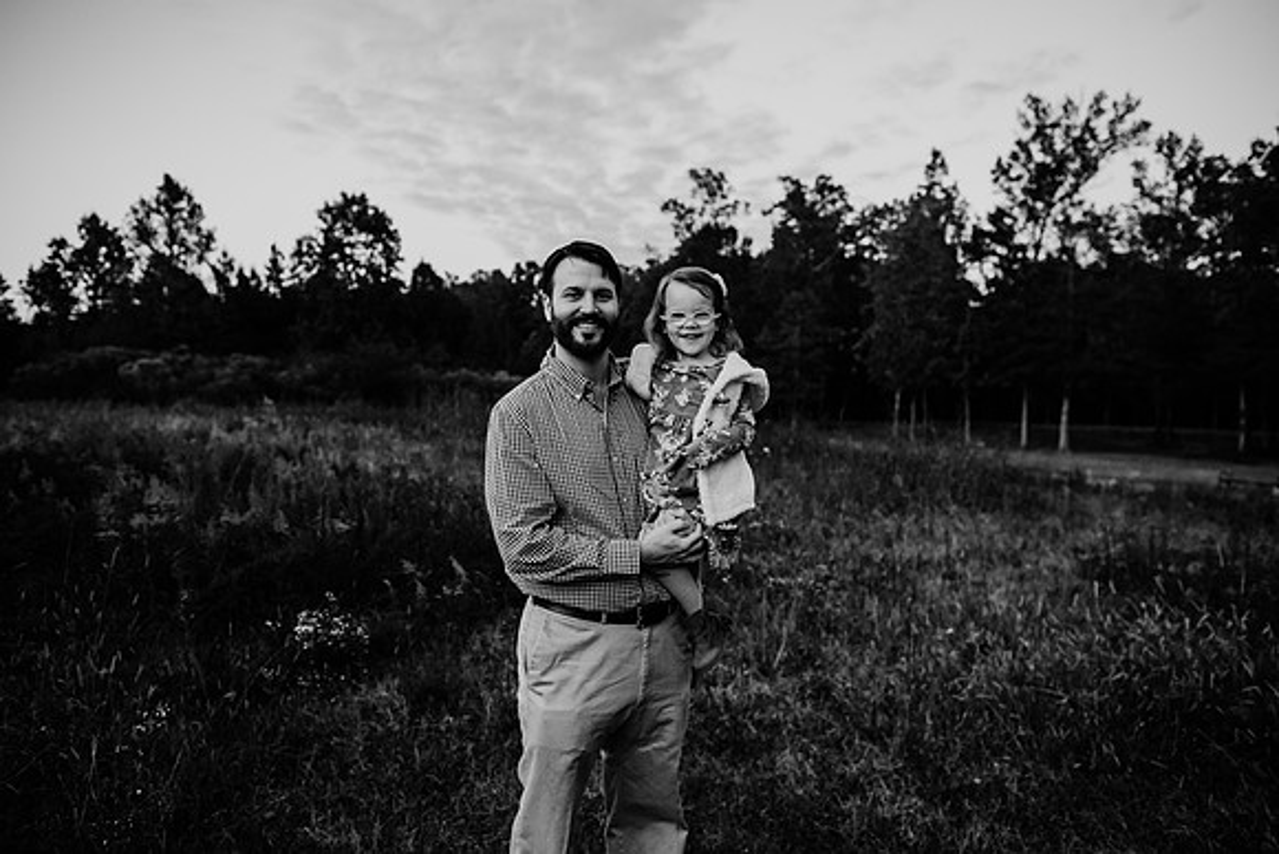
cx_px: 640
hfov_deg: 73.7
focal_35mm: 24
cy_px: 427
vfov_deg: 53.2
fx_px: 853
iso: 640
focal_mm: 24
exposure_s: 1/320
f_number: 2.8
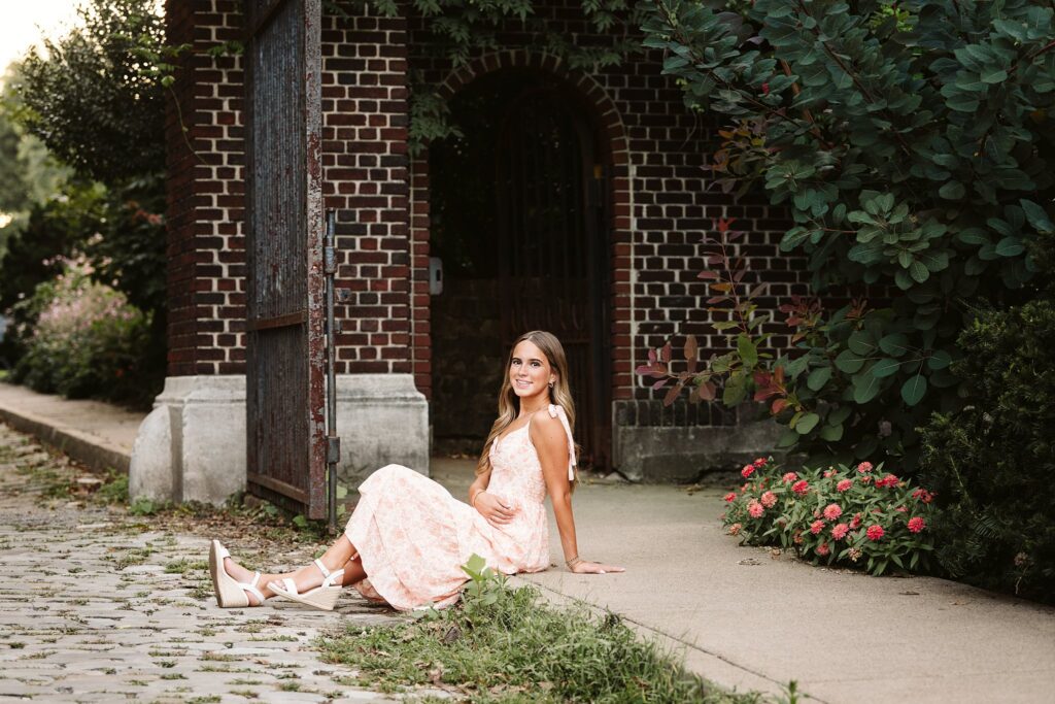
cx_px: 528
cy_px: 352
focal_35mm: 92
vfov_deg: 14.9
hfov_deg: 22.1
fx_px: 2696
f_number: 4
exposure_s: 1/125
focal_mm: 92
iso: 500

- Exercise prompt
In your copy, include no pictures, but set down every record exactly.

- Solution to this task
cx_px: 640
hfov_deg: 73.7
focal_35mm: 24
cy_px: 427
vfov_deg: 53.2
fx_px: 853
iso: 640
focal_mm: 24
exposure_s: 1/320
f_number: 2.8
cx_px: 528
cy_px: 352
focal_35mm: 92
vfov_deg: 14.9
hfov_deg: 22.1
fx_px: 2696
f_number: 4
exposure_s: 1/125
focal_mm: 92
iso: 500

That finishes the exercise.